A criança, de lado, era a única verdade. A criança, um detalhe, era mais. E assim sua realidade era validada. A criança pendurada no braço era a verdadeira rainha a quem eu e a mulher espichada deveríamos venerar. Mas a mulher, no desespero, não do perigo, mas da posse, mal segurava (a criança? a casa? a terra? a poeira?) Mal, assim como eu, mantinha-se em si. E ambos, nós dois, perdemos um centro, num átimo. Um pedaço de pedra, o mais ínfimo, pode perfurar carnes.
Por um momento, ficamos desarmados um para o outro. Expostos. Por um ínfimo pedaço de tempo… Eu, muito mais fantasma, transitório, pisando na terra, em heresia. Ela, uma realidade trêmula assentada pelo bebê, muito maior, porque era o senhor da poeira, a que eu não tinha o direito de tocar de alguma maneira. Da poeira, que marcava de cara suja a mulher, em carne e osso, à meia luz. Como um receio.
O instante. Um único instante, e temos um reinado. A mulher, uma serva, escondendo o herdeiro do trono. Eu, descendo a ladeira, como se, infantilmente, fingisse nenhuma frase ouvir. Apressava, renegado, meu próprio exorcismo. Ladeira abaixo, perna após perna, para fora (da rua? da cidade? da terra? da poeira?)
A mulher, na porta da casa ficou com a rua sob os pés. E seus pés marcados, como um leve peso, contava com o tic-tac do seu coração.

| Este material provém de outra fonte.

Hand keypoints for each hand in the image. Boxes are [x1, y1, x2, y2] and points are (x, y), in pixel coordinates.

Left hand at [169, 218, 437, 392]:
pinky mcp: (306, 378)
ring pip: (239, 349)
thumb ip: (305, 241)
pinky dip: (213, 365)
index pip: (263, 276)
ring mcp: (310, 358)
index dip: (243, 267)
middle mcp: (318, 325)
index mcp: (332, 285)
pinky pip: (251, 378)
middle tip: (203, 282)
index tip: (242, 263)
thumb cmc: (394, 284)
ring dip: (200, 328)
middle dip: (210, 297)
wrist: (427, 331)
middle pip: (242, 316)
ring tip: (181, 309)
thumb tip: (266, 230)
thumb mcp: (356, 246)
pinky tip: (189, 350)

A poeira assentava. Assentaria, como criatura morta, rindo, já rente ao chão, da disputa humana pelo que não era, de fato, de ninguém. A rua tão pisada…

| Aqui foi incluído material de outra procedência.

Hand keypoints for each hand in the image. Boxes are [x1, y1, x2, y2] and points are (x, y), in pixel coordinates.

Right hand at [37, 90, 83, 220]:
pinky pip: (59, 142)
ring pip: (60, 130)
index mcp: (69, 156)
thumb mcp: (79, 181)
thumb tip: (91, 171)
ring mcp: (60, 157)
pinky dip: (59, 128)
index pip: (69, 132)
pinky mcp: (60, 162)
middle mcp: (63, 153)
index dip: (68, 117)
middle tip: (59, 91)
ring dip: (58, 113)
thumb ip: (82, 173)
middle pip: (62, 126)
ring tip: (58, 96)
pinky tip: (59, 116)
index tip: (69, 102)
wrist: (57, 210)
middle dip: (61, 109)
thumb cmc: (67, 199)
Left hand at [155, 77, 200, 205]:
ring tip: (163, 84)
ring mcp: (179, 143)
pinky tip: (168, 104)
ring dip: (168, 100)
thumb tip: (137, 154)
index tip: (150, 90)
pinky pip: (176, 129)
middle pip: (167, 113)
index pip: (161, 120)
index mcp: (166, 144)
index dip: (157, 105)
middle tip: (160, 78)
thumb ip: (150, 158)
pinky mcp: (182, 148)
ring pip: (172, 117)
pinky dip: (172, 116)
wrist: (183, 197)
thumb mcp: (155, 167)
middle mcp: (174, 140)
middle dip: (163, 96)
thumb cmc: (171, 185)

Cumprido meu ritual, pois a quebra exigiu sangue. Pois a quebra, em átimo de uma voz, brusca, rogou um sacrifício de algo já morto. Insignificante, apesar do brilho de luz, ofuscante. Fui expulso da minha própria rua. Ainda que eu invadisse a casa, colocasse bandeira, como nas brincadeiras de outros tempos, já estava excomungado. Ainda que, toda tarde, fosse eu, naquela porta, segurando o bebê, eu já não era. E esse verbo foi dissipado junto com a poeira. E, assim, à mulher, eu achava, do alto de um orgulho de fantasma, passar o bastão. Que, pelo seu olhar, a pressionava de angústia no rosto, enquanto meu coração de bicho acelerava.
Decretava (a criança?) que a poeira soprasse e limpasse olhos de criancinha em voracidade a absorver a imagem, como se a criasse em realidade do tamanho da própria fé no futuro.